[[ The data open ]]
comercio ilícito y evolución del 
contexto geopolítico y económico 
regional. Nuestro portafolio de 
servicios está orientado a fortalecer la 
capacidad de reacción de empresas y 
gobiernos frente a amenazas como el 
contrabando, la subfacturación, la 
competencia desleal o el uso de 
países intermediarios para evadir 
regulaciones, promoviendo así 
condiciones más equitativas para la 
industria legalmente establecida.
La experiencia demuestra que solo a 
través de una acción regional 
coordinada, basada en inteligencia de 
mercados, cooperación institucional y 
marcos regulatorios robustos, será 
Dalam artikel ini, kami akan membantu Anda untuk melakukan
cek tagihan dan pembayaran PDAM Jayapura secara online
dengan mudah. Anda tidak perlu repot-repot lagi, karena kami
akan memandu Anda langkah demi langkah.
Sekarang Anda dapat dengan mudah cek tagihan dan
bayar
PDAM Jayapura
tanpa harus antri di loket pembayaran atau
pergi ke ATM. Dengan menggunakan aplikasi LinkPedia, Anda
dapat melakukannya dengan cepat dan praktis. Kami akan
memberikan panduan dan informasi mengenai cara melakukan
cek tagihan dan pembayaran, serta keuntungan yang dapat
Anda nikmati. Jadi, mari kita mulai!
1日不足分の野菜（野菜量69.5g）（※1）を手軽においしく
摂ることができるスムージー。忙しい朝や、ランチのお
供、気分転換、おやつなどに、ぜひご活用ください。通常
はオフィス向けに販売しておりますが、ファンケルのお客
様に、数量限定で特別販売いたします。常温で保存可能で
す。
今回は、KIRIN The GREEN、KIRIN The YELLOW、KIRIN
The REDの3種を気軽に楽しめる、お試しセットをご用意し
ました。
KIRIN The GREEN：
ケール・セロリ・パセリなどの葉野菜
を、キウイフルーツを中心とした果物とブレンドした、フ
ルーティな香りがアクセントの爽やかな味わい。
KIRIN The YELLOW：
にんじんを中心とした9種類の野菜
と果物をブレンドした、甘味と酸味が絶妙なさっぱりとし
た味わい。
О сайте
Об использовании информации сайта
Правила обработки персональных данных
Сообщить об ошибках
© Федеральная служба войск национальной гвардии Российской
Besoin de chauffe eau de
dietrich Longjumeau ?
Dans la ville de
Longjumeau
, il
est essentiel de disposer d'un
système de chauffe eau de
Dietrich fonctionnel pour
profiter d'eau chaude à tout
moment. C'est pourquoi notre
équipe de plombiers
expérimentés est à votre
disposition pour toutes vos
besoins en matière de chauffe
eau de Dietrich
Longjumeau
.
[[ The data closed ]]
> Goal of the exercise
Could you arrange every line of text in the records above as a numbered list, leaving out any blank lines?

> Written response
1. comercio ilícito y evolución del 
2. contexto geopolítico y económico 
3. regional. Nuestro portafolio de 
4. servicios está orientado a fortalecer la 
5. capacidad de reacción de empresas y 
6. gobiernos frente a amenazas como el 
7. contrabando, la subfacturación, la 
8. competencia desleal o el uso de 
9. países intermediarios para evadir 
10. regulaciones, promoviendo así 
11. condiciones más equitativas para la 
12. industria legalmente establecida.
13. La experiencia demuestra que solo a 
14. través de una acción regional 
15. coordinada, basada en inteligencia de 
16. mercados, cooperación institucional y 
17. marcos regulatorios robustos, será 
18. Dalam artikel ini, kami akan membantu Anda untuk melakukan
19. cek tagihan dan pembayaran PDAM Jayapura secara online
20. dengan mudah. Anda tidak perlu repot-repot lagi, karena kami
21. akan memandu Anda langkah demi langkah.
22. Sekarang Anda dapat dengan mudah cek tagihan dan
23. bayar
24. PDAM Jayapura
25. tanpa harus antri di loket pembayaran atau
26. pergi ke ATM. Dengan menggunakan aplikasi LinkPedia, Anda
27. dapat melakukannya dengan cepat dan praktis. Kami akan
28. memberikan panduan dan informasi mengenai cara melakukan
29. cek tagihan dan pembayaran, serta keuntungan yang dapat
30. Anda nikmati. Jadi, mari kita mulai!
31. 1日不足分の野菜（野菜量69.5g）（※1）を手軽においしく
32. 摂ることができるスムージー。忙しい朝や、ランチのお
33. 供、気分転換、おやつなどに、ぜひご活用ください。通常
34. はオフィス向けに販売しておりますが、ファンケルのお客
35. 様に、数量限定で特別販売いたします。常温で保存可能で
36. す。
37. 今回は、KIRIN The GREEN、KIRIN The YELLOW、KIRIN
38. The REDの3種を気軽に楽しめる、お試しセットをご用意し
39. ました。
40. KIRIN The GREEN：
41. ケール・セロリ・パセリなどの葉野菜
42. を、キウイフルーツを中心とした果物とブレンドした、フ
43. ルーティな香りがアクセントの爽やかな味わい。
44. KIRIN The YELLOW：
45. にんじんを中心とした9種類の野菜
46. と果物をブレンドした、甘味と酸味が絶妙なさっぱりとし
47. た味わい。
48. О сайте
49. Об использовании информации сайта
50. Правила обработки персональных данных
51. Сообщить об ошибках
52. © Федеральная служба войск национальной гвардии Российской
53. Besoin de chauffe eau de
54. dietrich Longjumeau ?
55. Dans la ville de
56. Longjumeau
57. , il
58. est essentiel de disposer d'un
59. système de chauffe eau de
60. Dietrich fonctionnel pour
61. profiter d'eau chaude à tout
62. moment. C'est pourquoi notre
63. équipe de plombiers
64. expérimentés est à votre
65. disposition pour toutes vos
66. besoins en matière de chauffe
67. eau de Dietrich
68. Longjumeau
69. .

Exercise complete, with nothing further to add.